As well as a look into dozens of extraordinary scenes – the hoarder who won’t move his collection to let his ailing father leave the house, the blood-soaked man who tries to escape from the ambulance, the life saved by a lucky crew who had been called to see someone else entirely – Can You Hear Me? is an honest examination of the strains and challenges of one of the most demanding and important jobs anyone can do.

Reviews

A panorama of experiences: the mundane, the ridiculous, the heartbreaking and the tragic.
Guardian
This beautifully written book, punctuated with wry humour, is a sobering portrayal of the ailing, the distressed and the lonely... Yet it's also an uplifting read which will make you thankful that should your hour of need arrive, so will someone like Jones
Daily Express
According to Jake Jones, who has spent ten years as a paramedic, there is in his job "a stubborn embargo on egotism and conceit..." Evidently, two crucial qualities a paramedic needs are patience and compassion... [His] humour brings some light relief, because we are in no doubt about the difficulty of his work... He admits that the "short visit to someone else's heartbreak" takes its toll, and alludes to the impact on mental health that stifling frequent bursts of anguish may have.
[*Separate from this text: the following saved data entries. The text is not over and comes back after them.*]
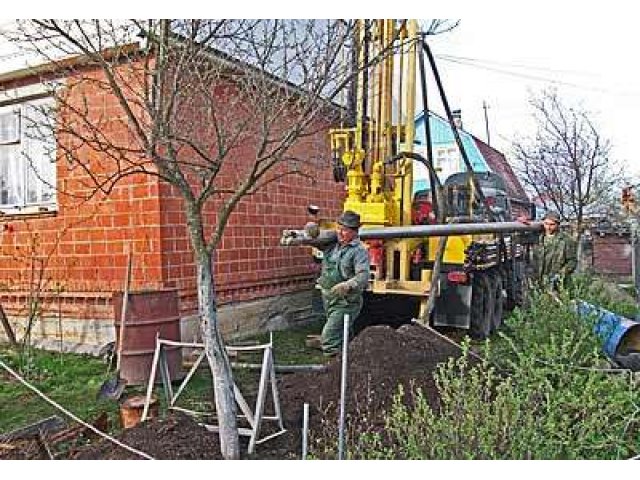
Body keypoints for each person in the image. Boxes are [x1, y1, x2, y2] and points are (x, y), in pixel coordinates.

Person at [312, 210, 371, 356]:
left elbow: (363, 276)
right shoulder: (331, 246)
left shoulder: (359, 251)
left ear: (354, 232)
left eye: (344, 230)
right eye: (338, 228)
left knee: (329, 338)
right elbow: (314, 242)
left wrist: (348, 285)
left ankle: (333, 368)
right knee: (343, 335)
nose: (340, 232)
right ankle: (348, 364)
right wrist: (311, 232)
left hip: (346, 302)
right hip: (329, 299)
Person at [532, 211, 577, 289]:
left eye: (552, 225)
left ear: (558, 224)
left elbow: (572, 261)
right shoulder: (537, 238)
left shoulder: (566, 240)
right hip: (539, 281)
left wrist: (561, 274)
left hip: (559, 284)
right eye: (546, 224)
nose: (548, 227)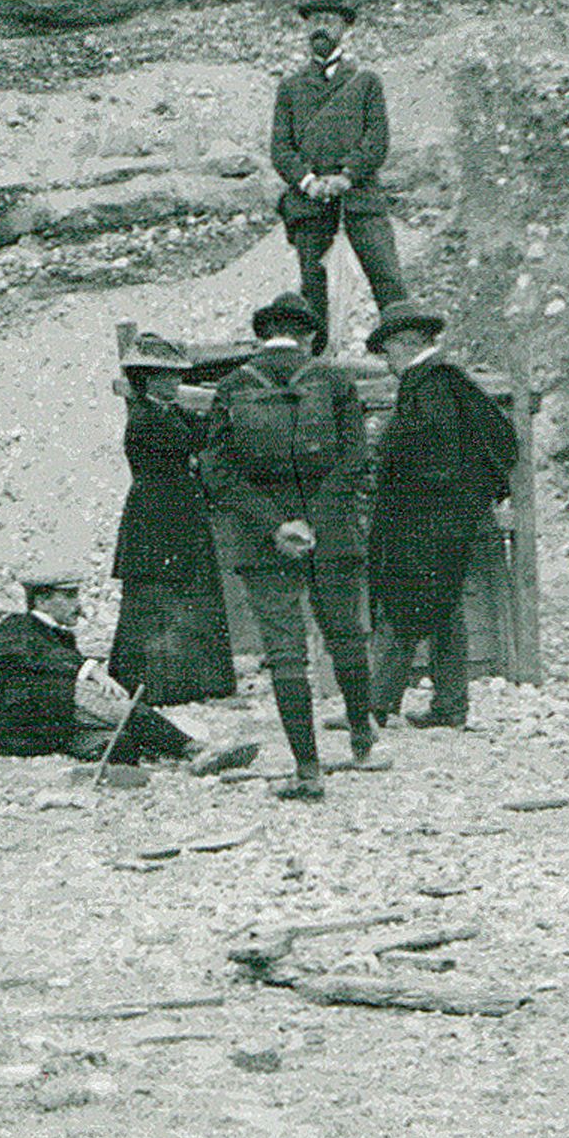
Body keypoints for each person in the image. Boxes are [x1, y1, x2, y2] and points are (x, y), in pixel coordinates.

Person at [197, 292, 391, 800]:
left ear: (263, 335)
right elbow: (356, 458)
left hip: (265, 544)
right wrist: (316, 522)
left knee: (285, 656)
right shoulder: (335, 381)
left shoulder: (233, 386)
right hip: (333, 536)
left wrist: (276, 525)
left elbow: (217, 471)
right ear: (308, 335)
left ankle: (308, 771)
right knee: (346, 637)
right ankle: (362, 739)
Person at [365, 303, 519, 729]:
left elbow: (435, 458)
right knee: (444, 609)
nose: (387, 362)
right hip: (445, 521)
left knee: (403, 604)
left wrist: (389, 452)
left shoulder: (430, 385)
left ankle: (377, 707)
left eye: (388, 352)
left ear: (405, 345)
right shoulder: (444, 381)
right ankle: (449, 706)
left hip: (426, 520)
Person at [0, 573, 259, 774]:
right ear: (41, 600)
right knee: (125, 711)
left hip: (50, 723)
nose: (77, 604)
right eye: (68, 596)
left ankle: (171, 758)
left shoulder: (55, 635)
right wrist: (92, 671)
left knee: (120, 746)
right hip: (26, 717)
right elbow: (34, 655)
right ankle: (195, 751)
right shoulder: (17, 626)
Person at [106, 336, 238, 706]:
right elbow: (198, 440)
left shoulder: (168, 411)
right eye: (167, 376)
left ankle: (193, 681)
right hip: (157, 515)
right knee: (160, 597)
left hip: (175, 512)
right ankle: (162, 686)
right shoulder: (147, 419)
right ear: (147, 378)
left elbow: (202, 432)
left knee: (186, 593)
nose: (175, 382)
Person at [272, 0, 406, 331]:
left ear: (345, 27)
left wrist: (347, 176)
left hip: (361, 200)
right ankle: (316, 358)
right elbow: (281, 149)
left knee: (388, 280)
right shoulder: (290, 87)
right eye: (314, 20)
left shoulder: (366, 82)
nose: (321, 27)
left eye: (329, 20)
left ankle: (407, 349)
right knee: (312, 296)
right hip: (310, 205)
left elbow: (377, 141)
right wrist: (308, 182)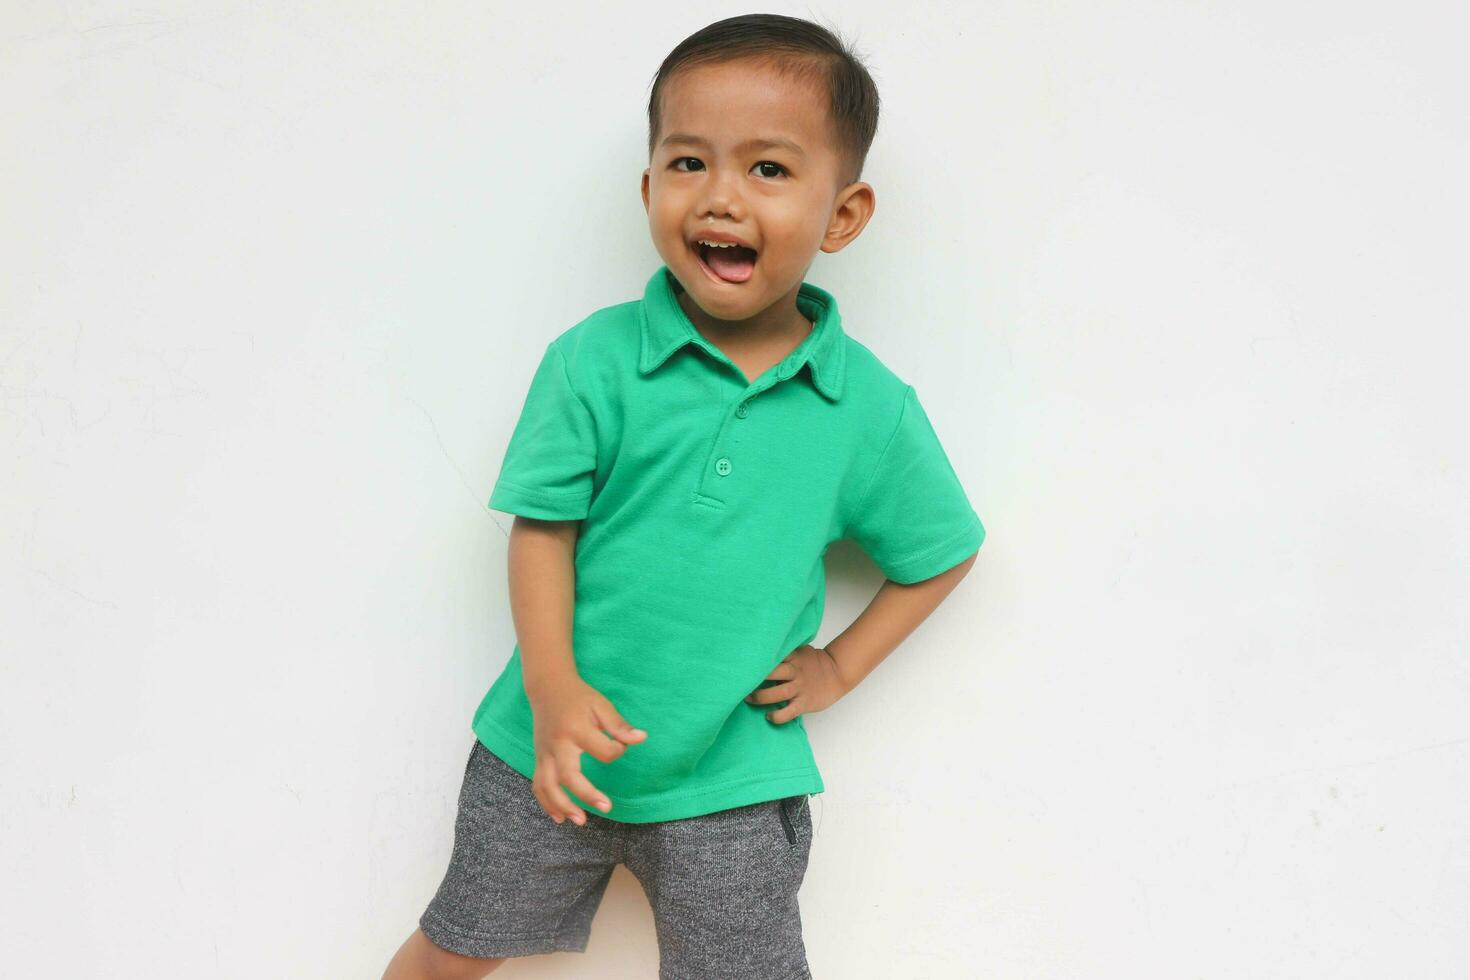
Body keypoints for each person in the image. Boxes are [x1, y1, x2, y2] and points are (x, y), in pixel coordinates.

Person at [382, 13, 986, 980]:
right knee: (455, 950)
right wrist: (552, 688)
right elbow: (541, 529)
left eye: (769, 170)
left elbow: (945, 550)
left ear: (843, 214)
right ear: (650, 184)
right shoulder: (594, 360)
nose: (720, 199)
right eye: (688, 162)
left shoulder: (865, 407)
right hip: (550, 754)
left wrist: (838, 667)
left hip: (731, 779)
Jones's writing is at its most humane when he describes the panic and grief induced by losing his father to Alzheimer's. But there is no self-indulgence here; rather, Jones conveys in these passages the humbling effect of experiencing trauma from the inside.
Times Literary Supplement
[Jones is] not just a good paramedic, however. There's a descriptive flair to his writing, too, as he breathes uncomfortable life into foul, neglected flats and wet Sunday-night cityscapes, and embarks on a frightening subterranean rescue mission into an industrial labyrinth... Can You Hear Me? does nothing to dent the heroic image of the paramedic, but Jones' troubling ambivalence brings a complexity to it, forcing him to ask whether the pragmatic, detached attitude needed to do such work is a poisoned chalice, doing them harm as they do others good.
The Herald
Jake Jones has written a searing, honest, often funny account of life in the UK ambulance service. An intense, and sometimes strangely beautiful, read.